Bettman, in his state-of-the union address to the media before Game 1 of the Stanley Cup final, referred to an editorial in a Canadian newspaper he read this week which suggested that if the NHL did add another Canadian team it should go back to Winnipeg first because they have a new building and the NHL owes it to them.
"I'm not opining on whether or not that's an opinion that I agree with, but it is an interesting and intriguing thought," Bettman said in a comment that raised eyebrows.
While he stressed that there really hadn't been that much thought put into it at this point and that he had no plans for any current NHL teams to re-locate or for the league to expand, he does see the chance for Winnipeg to get a team back one day.
"When we had the chance to go back to Minnesota, we did. Because it made sense, the right ownership, the right building situation," said Bettman. "The market was strong and vibrant. We haven't studied Quebec City or Winnipeg or anywhere else in Canada, but the notion that if it could work to put a franchise back in a place where one was lost, feels good - provided we don't wind up in a situation where we've created a prescription for another failing franchise.

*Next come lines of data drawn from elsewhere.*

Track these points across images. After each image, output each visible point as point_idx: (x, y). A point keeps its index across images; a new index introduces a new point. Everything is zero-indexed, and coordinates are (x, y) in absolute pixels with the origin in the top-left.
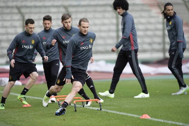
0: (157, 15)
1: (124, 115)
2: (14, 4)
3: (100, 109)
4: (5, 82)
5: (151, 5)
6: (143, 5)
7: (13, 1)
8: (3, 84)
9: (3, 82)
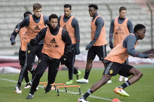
0: (146, 12)
1: (98, 99)
2: (23, 3)
3: (79, 94)
4: (7, 71)
5: (141, 4)
6: (134, 4)
7: (22, 1)
8: (5, 72)
9: (5, 71)
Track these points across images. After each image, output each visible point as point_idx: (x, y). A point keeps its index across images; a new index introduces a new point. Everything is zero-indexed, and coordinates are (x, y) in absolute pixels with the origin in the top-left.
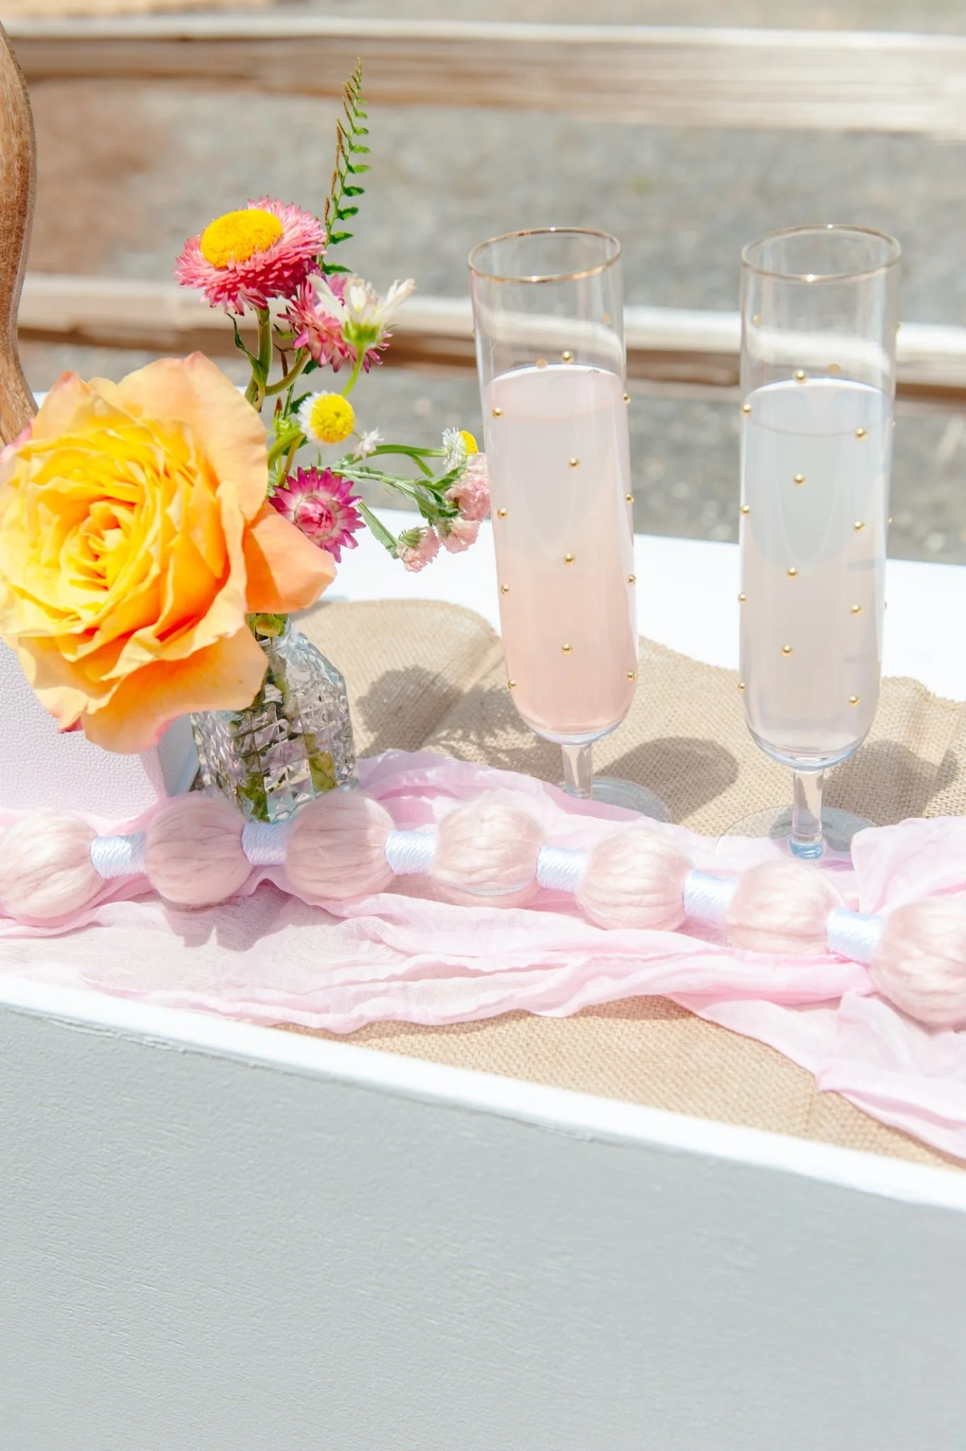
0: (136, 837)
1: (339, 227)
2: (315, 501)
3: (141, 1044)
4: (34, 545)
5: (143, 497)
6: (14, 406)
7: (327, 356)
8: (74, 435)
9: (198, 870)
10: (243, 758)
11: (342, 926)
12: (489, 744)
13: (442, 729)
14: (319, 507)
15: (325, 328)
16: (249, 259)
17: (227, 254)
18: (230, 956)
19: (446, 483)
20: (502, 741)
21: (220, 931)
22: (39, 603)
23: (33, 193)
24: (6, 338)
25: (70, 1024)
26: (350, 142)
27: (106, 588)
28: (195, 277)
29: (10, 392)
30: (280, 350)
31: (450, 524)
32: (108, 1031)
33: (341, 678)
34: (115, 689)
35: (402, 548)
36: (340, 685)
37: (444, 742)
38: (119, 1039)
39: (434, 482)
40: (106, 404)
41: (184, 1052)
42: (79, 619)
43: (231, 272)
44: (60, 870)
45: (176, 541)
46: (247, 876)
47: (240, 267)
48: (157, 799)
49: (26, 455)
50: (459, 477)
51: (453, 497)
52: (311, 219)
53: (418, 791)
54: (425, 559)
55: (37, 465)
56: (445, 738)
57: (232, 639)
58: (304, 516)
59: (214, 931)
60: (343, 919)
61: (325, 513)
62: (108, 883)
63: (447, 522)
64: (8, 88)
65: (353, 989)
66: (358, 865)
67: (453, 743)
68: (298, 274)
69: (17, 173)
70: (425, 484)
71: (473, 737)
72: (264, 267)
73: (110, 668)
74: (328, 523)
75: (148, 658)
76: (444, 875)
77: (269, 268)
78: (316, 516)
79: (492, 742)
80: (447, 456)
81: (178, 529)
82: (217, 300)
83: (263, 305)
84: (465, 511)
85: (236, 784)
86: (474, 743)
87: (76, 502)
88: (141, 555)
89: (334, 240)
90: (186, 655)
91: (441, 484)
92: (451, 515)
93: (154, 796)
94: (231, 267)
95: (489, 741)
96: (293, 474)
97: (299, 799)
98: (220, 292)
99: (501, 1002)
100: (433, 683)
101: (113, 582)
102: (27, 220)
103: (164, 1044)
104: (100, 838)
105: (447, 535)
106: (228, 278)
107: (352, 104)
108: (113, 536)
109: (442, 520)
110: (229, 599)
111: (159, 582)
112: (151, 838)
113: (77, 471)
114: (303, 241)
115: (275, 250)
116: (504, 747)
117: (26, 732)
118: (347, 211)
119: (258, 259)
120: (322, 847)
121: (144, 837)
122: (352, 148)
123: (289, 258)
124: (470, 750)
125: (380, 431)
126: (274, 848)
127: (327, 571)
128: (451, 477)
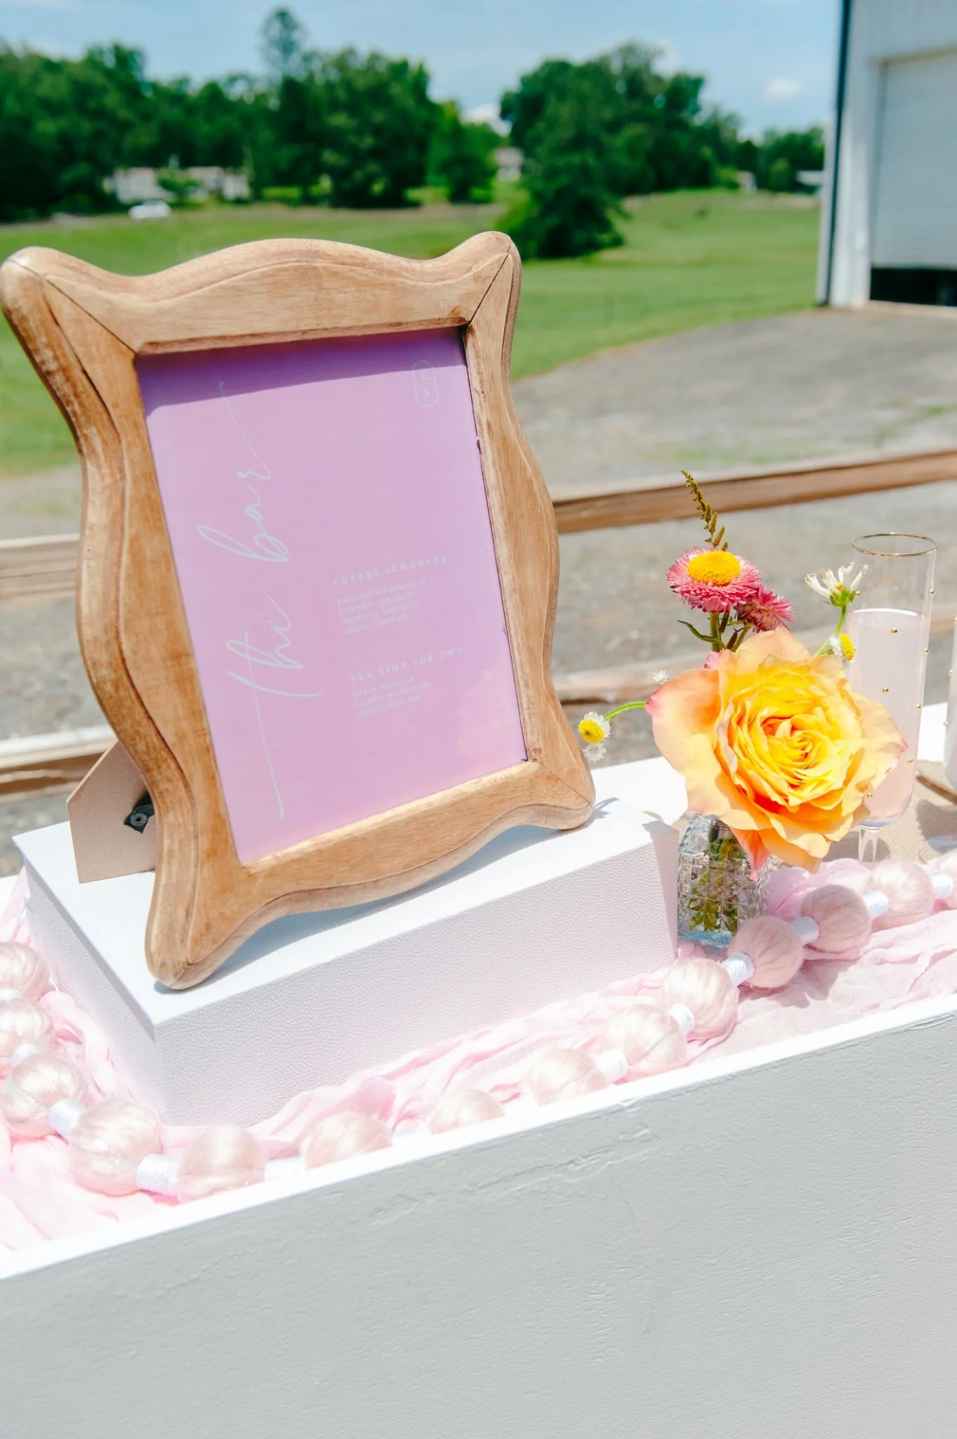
11: (862, 961)
18: (821, 1004)
60: (858, 959)
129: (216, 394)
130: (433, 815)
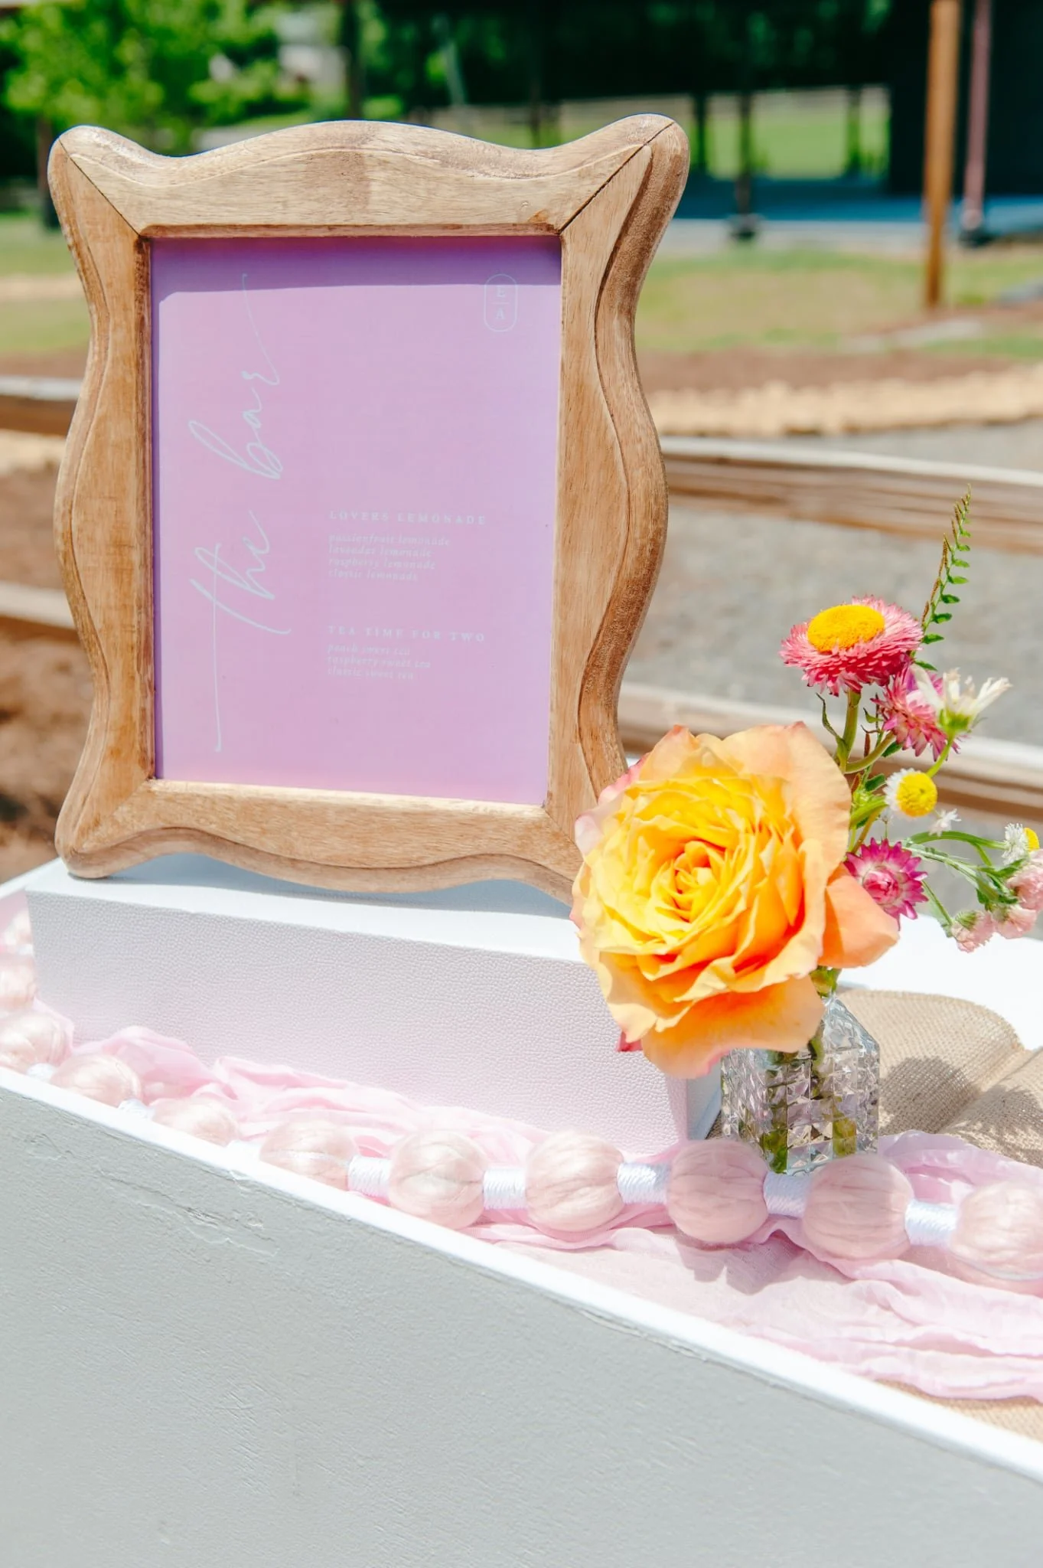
0: (662, 1165)
1: (934, 629)
2: (884, 870)
3: (665, 1347)
4: (629, 873)
5: (736, 841)
6: (607, 756)
7: (912, 740)
8: (680, 781)
9: (720, 1207)
10: (772, 1108)
11: (853, 1286)
12: (1008, 1141)
13: (960, 1121)
14: (888, 876)
15: (913, 715)
16: (853, 646)
17: (833, 640)
18: (737, 1296)
19: (1009, 871)
20: (1022, 1140)
21: (729, 1271)
22: (626, 924)
23: (658, 573)
24: (610, 696)
25: (600, 1317)
26: (953, 556)
27: (687, 921)
28: (800, 658)
29: (606, 743)
30: (867, 732)
31: (1009, 910)
32: (636, 1329)
33: (877, 1047)
34: (685, 1010)
35: (957, 927)
36: (874, 1053)
37: (963, 1132)
38: (646, 1339)
39: (997, 869)
40: (714, 755)
41: (707, 1361)
42: (663, 942)
43: (833, 657)
44: (590, 1185)
45: (762, 884)
46: (761, 1224)
47: (843, 653)
48: (677, 1141)
49: (633, 794)
50: (1021, 868)
51: (1015, 885)
52: (910, 619)
53: (935, 1172)
54: (979, 940)
55: (642, 802)
56: (964, 1128)
57: (801, 980)
58: (873, 882)
59: (725, 1269)
60: (852, 1280)
61: (893, 882)
62: (626, 1208)
63: (1005, 908)
64: (654, 483)
65: (862, 1346)
66: (877, 1227)
67: (972, 1134)
68: (895, 665)
69: (648, 554)
70: (987, 870)
71: (992, 1131)
72: (865, 655)
73: (685, 990)
74: (895, 892)
75: (720, 986)
76: (963, 1251)
77: (870, 657)
78: (884, 884)
79: (1011, 1140)
80: (1008, 849)
81: (767, 872)
82: (818, 679)
83: (858, 689)
84: (1024, 900)
85: (761, 1132)
86: (994, 1138)
87: (670, 840)
88: (730, 891)
89: (926, 640)
90: (757, 988)
91: (1004, 872)
92: (1010, 902)
93: (676, 1137)
94: (834, 653)
95: (1008, 1138)
96: (867, 843)
97: (817, 1161)
98: (821, 673)
99: (1012, 1382)
100: (953, 1076)
101: (697, 916)
102: (648, 596)
103: (688, 1350)
104: (626, 1164)
105: (1004, 920)
106: (831, 662)
107: (959, 523)
108: (703, 874)
109: (1001, 905)
110: (803, 943)
111: (741, 919)
112: (677, 1169)
113: (677, 812)
114: (903, 637)
115: (877, 641)
116: (1023, 1147)
117: (566, 1056)
118: (942, 616)
119: (862, 648)
120: (845, 1203)
121: (669, 1169)
122: (954, 561)
123: (887, 650)
124: (989, 1144)
125: (957, 813)
126: (793, 1199)
127: (890, 933)
128: (1014, 867)
129: (235, 285)
130: (377, 815)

"So am I intrigued? It's obviously something I've thought about in terms of trying to make right something that one point in our history went wrong."
The Jets left Winnipeg for Phoenix after the 1995-96 season. Bettman believes the salary cap and revenue sharing facets of the new collective bargaining agreement provides a chance for a market like Winnipeg to make a go of it.
But another team in Toronto? Bettman is not a fan of that idea, despite the fact there are three clubs in the New York/New Jersey area and two teams here in Southern California.
"It's not something I've given any thought to," Bettman said of having another team in Toronto. "... I frankly think, and I live in the New York/New Jersey metropolitan area, it's tough for all the clubs to get media attention, particularly when they're having tough years on the ice.
"There's some real downside to having multiple teams in one market."
The message seems clear from the commissioner: if Jim Balsillie wants to move the Nashville Predators, the NHL would rather have them move to Winnipeg than Waterloo, Ont., the home of the Research In Motion CEO.
But Bettman also said too many people are wrongly assuming the Predators will move.
"I met with Mr. Balsillie last week and I specifically asked him whether or not he had specific plans or intentions with respect to moving this franchise and he told me that he did not," said Bettman. "So I think there's been entirely too much speculation in terms of what comes next."
Balsillie's purchase of the Predators still needs owners' approval, a vote that could come later in June.
Bettman also addressed:
-Rick Tocchet, who last Friday in New Jersey pleaded guilty to promoting gambling and conspiracy to promote gambling in a plea deal. He has been suspended by the NHL from his job as Phoenix Coyotes assistant coach since the investigation opened in February 2006. The NHL is also still doing its own investigation.
"I'm not really in a position to say what's going to happen until there's a complete disposition of his case and until our independent investigator has had an opportunity to interview him, finish interviewing some other people, and then present his report," said Bettman. "At that point I'll be able to make a determination in terms of what his status should or should not be."
-Bettman said he expects league revenues to have increased between 6.5-7 per cent this season, which means the $44-million salary cap will likely rise to between $48 million or $49 million for next season;
-More games in Europe or an increased presence in Europe will also continue to be a focus for the NHL.